Even the calculation of the top communist leaders was wrong. How could West Bengal attract industrialists when their cadre had driven them out two decades ago, after humiliating them? The communist cadres had organised strikes and committed crimes which went unpunished because of an indulgent police force. Big industrial houses headquartered in Kolkata eventually moved out.

And when Buddhadeb wanted to bring back the industry and began with Tata’s Nano car plant at Singur through land acquisition “in public interest,” the chief minister failed because he had not prepared the ground. Farmers preferred the agrarian economy to an industrial switchover. Therefore, when the communist cadres, with the help of the police, tried to fight farmers they became oppressors. The cadres showed little consideration for their vote bank, the farmers. The West Bengal government committed atrocities and failed to make any headway. It was inevitable.

The Left did not understand — it does not do so even now — that the support won through improving village life could not be diverted to industry. Farmers could not be expected to hand over their land for cash which would not last them for life.

The West Bengal government should have realised that the land acquired for industry did not come under the purview of public interest. How could the Left create something akin to a special economic zone when it had vehemently opposed the Union government’s decision to have such exclusive estates?

The reason why Indian Maoists have spread to nearly 200 districts is not because they use force but because they pay special attention to the development of the countryside where the tribals and the marginalised live. They have not made industry their priority and have apparently stayed with agrarian needs. B.D. Sharma, an eminent activist, was right when he asked the Indian president in an open letter to allow tribals their traditional life in forests, mountains and mines, which the global economy requires for development, to check the spread of Maoists.

But the communists, unlike the Maoists, have confidence in the parliamentary system. They have come to put their faith in the ballot, not the bullet. The Left in West Bengal should, however, realise that people’s participation in governance, something which the state under Jyoti Basu encouraged, has been diluted.

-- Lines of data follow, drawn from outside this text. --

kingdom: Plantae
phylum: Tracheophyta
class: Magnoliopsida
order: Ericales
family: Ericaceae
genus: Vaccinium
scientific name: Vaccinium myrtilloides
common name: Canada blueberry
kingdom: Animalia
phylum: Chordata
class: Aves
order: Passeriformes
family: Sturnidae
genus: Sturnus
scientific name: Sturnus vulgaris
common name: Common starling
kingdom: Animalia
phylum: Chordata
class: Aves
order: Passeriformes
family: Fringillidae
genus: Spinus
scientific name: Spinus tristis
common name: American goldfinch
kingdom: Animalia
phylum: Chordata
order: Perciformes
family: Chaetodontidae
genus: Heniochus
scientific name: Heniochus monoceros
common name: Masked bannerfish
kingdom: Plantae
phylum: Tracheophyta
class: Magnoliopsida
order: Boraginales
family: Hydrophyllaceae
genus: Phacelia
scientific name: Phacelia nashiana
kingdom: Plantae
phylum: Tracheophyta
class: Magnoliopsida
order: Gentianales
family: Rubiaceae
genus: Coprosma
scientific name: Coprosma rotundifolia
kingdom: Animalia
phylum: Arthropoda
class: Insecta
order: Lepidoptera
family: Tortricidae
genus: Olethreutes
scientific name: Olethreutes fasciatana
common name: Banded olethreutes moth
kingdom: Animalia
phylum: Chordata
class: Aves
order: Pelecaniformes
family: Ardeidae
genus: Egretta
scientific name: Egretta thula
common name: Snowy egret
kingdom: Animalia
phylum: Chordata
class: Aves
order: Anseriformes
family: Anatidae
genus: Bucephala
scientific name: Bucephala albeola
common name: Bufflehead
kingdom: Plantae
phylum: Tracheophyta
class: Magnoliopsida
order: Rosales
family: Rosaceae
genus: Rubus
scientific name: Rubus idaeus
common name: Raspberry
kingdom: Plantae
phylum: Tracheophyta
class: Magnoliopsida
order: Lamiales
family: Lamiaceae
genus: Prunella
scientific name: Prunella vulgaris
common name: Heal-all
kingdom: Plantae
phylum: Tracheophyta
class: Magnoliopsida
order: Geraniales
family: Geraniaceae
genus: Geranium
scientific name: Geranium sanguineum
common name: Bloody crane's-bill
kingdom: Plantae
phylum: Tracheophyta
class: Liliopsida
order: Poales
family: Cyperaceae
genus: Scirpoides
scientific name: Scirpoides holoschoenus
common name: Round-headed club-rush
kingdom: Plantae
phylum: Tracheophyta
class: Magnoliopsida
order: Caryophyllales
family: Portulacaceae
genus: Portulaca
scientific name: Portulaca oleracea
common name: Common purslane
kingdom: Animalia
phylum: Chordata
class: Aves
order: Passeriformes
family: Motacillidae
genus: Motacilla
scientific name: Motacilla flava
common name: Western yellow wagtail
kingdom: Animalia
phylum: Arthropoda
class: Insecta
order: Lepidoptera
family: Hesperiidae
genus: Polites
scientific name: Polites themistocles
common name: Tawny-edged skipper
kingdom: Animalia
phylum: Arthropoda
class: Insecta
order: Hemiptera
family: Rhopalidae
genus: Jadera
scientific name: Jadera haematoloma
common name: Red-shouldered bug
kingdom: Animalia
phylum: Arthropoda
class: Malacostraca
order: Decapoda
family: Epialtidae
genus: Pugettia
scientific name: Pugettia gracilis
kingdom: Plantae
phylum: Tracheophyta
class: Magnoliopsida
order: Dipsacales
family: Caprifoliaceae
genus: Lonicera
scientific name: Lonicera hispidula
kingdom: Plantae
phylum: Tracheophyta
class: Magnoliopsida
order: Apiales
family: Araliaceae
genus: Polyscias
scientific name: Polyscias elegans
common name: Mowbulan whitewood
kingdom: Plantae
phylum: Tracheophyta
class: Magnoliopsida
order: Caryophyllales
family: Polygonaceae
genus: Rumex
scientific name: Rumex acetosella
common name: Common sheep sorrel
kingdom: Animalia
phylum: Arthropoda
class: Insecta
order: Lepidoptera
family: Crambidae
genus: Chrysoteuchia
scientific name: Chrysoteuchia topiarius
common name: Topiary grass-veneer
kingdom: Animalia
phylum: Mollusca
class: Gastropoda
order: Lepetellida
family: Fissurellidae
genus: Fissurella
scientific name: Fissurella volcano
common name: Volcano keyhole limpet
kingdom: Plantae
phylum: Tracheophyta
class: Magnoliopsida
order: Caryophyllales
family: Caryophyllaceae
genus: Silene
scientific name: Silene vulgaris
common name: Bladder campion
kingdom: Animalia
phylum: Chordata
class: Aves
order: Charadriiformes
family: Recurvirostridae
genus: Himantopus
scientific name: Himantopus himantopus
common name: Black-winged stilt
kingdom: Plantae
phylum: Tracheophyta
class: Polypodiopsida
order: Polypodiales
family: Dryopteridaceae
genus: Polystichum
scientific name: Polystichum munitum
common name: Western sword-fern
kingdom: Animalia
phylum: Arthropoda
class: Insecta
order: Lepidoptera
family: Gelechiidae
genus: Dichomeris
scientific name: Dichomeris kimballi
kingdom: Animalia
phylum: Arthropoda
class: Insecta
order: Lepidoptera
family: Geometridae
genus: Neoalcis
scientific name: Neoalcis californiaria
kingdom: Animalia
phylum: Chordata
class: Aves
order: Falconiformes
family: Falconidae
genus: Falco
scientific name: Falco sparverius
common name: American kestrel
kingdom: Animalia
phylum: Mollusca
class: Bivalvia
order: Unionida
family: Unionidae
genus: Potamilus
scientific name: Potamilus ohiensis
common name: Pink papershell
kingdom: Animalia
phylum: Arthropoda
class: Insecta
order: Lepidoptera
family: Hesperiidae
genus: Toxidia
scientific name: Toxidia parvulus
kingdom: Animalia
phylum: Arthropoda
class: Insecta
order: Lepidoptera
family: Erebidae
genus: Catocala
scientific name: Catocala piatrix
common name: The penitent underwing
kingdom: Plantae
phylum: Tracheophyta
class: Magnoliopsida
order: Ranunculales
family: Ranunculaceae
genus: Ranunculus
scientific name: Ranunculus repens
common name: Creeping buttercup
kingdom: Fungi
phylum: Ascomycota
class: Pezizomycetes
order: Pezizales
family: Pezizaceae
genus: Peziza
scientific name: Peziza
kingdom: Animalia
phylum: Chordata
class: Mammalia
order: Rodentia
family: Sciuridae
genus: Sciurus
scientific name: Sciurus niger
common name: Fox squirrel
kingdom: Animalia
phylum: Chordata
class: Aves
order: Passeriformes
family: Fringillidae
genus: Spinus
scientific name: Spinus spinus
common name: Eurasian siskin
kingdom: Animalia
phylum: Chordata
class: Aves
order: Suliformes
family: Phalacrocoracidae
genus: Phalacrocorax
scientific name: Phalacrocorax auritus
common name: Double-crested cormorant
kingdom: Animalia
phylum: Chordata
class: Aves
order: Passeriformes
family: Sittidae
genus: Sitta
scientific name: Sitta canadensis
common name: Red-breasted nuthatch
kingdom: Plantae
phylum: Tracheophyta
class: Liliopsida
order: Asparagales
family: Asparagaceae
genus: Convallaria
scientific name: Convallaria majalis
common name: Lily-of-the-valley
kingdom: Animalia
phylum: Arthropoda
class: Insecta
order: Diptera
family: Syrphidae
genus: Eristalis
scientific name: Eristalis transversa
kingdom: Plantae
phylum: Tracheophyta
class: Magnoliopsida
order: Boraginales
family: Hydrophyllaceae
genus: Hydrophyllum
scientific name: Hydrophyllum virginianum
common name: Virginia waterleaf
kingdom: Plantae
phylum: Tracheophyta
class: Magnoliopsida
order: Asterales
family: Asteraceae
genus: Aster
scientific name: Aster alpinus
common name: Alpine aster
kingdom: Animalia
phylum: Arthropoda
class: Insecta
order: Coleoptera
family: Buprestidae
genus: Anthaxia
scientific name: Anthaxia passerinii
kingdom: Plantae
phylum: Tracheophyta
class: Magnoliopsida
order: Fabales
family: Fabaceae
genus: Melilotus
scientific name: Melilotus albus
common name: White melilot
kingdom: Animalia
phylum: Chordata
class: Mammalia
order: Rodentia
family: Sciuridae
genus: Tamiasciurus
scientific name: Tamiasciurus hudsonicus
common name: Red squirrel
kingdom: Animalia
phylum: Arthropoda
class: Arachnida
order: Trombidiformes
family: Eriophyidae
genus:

The administration in Kolkata appears at the beck and call of the communist leaders who throw their weight around. The Left is not so popular anymore. The reason, of course, is the lessening of liberal appeal in the glittering world of consumerism. But another reason is that communist ideology has become jaded.

True, idealism is lessening in society. But at the same time, people are more fascinated by social democracy than the system which concentrates power in a few hands. Those living in poverty, for example, are tired of the trickle-down theory which globalisation promises in terms of benefits “in due course”.

The 21st century poses different challenges. What strings different endeavours together is the fight against bigotry on the one hand and vested interests on the other. The Left should understand that this battle cannot be won until the people’s say is strengthened. Any kind of dictatorship, either of the proletariat or of others, is bound to fail. The communist ideology has to be reinterpreted.

When the West Bengal dispensation starts to reflect on the causes of its unpopularity in the state, it should consider how to build an agrarian society which can increase the output, enhance farmers’ income and bring about egalitarianism. This cannot be done through steps where the land is acquired in “public interest” to benefit a few industrialists. The communist ideology should be radiating with fresh thinking for retrieving idealism which is receding into the shadows.